*Selection*
[start]

Sunday, 3 April 2011

PLEA TO ULAA: Give Automatic Loss of Citizenship Case Attention it Deserves,

The Honorable Anthony V. Kesselly
National President
Union of Liberian Associations in the Americas
Philadelphia, PA, U.S.A.

Dear President Kesselly:

Times can blind a generation to certain truths, and later generations of Liberians can see that laws once thought proper only serve to oppress. As your administration moves to address the political notion which seeks to deny a natural-born Liberian citizen the full rights of Liberian citizenship--a notion which ignores that a person from Sierra Leone, Ghana, Nigeria, South Africa and other countries that recognize dual citizenship, can become a naturalized citizen of Liberia and simultaneously retain his or her birth citizenship regardless of what Liberia's oath-of-allegiance says, be elected to the national legislature, serve as a justice on the supreme court of Liberia, and occupy other positions within the Liberian government, I write to urge ULAA to direct attention to my legal challenge to the Liberian law, which purports to deprive a Liberian citizen of his or her Liberian citizenship without due process of law.

[end]

*Provided data*

[start]

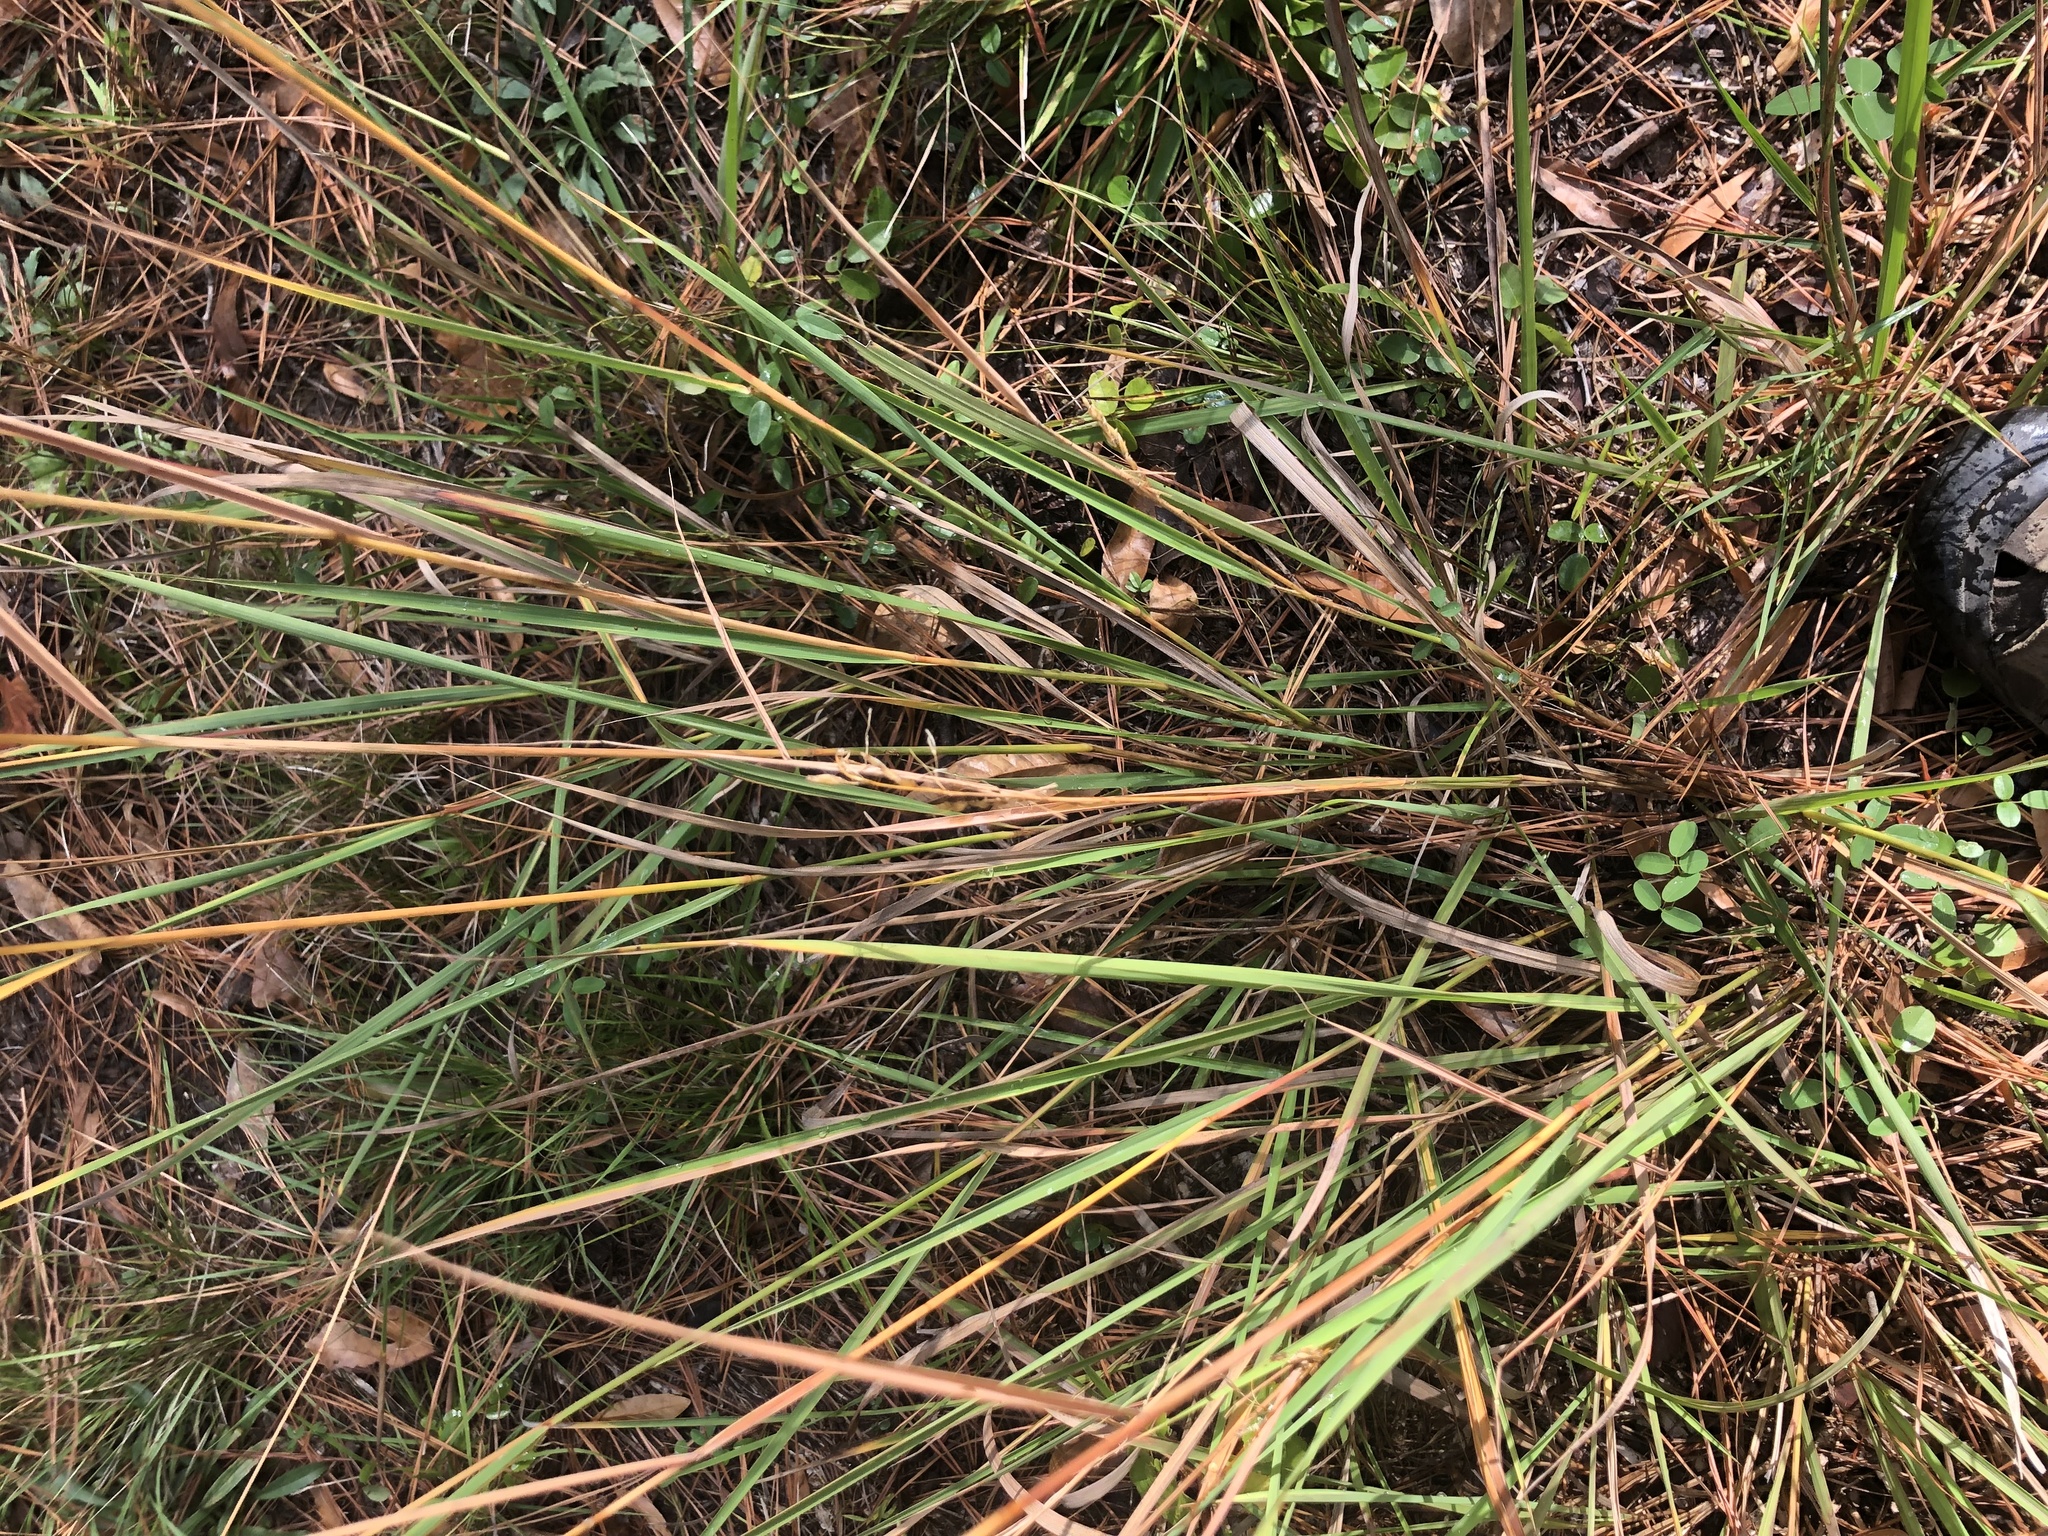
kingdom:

[end]

*Short problem A*
Reproduce the portion of the letter to President Kesselly starting at "PLEA TO ULAA: Give" and ending at "Philadelphia, PA, U.S.A.".
*Short problem B*
Carry on writing the letter to President Kesselly from the point where it stops.

*Output A*
PLEA TO ULAA: Give Automatic Loss of Citizenship Case Attention it Deserves,

The Honorable Anthony V. Kesselly
National President
Union of Liberian Associations in the Americas
Philadelphia, PA, U.S.A.

*Output B*
               
On July 12, 2010, through my esteemed counsel Jerome Korkoya, Esq., I filed a lawsuit of first-impression with the Supreme Court of the Republic of Liberia, challenging as unconstitutional the automatic loss of citizenship provisions of Sections 22.1 and 22.2 of the Aliens and Nationality Law of Liberia. On or about November 22, 2010, we filed the required petitioner’s brief in this matter.

The lawsuit does not ask the Liberian government to recognize dual citizenship. The lawsuit does, however, require the Liberian government to respect all of my rights as a natural-born citizen of Liberia.

Mr. President, this is a signal case regarding our nation's commitment to the constitutional principle of due process. The challenged provisions of Sections 22.1 and 22.2, which purport to automatically deprive a Liberian of his or her Liberian citizenship without a prior hearing judgment consistent with due process, are in direct conflict with Article 20(a) of the 1986 Liberian Constitution, which requires a law to hear before it may deprive: "No person shall be deprived of life, liberty, security of the person, privilege or any other right except as the outcome of a hearing judgment consistent with the provisions laid down in this Constitution and in accordance with due process of law."[Emphasis added].

When isolated from the politics of distraction and caricature, the rule is too settled to be denied: whenever there is a conflict between the Liberian Constitution and a legislative enactment, the Constitution always wins.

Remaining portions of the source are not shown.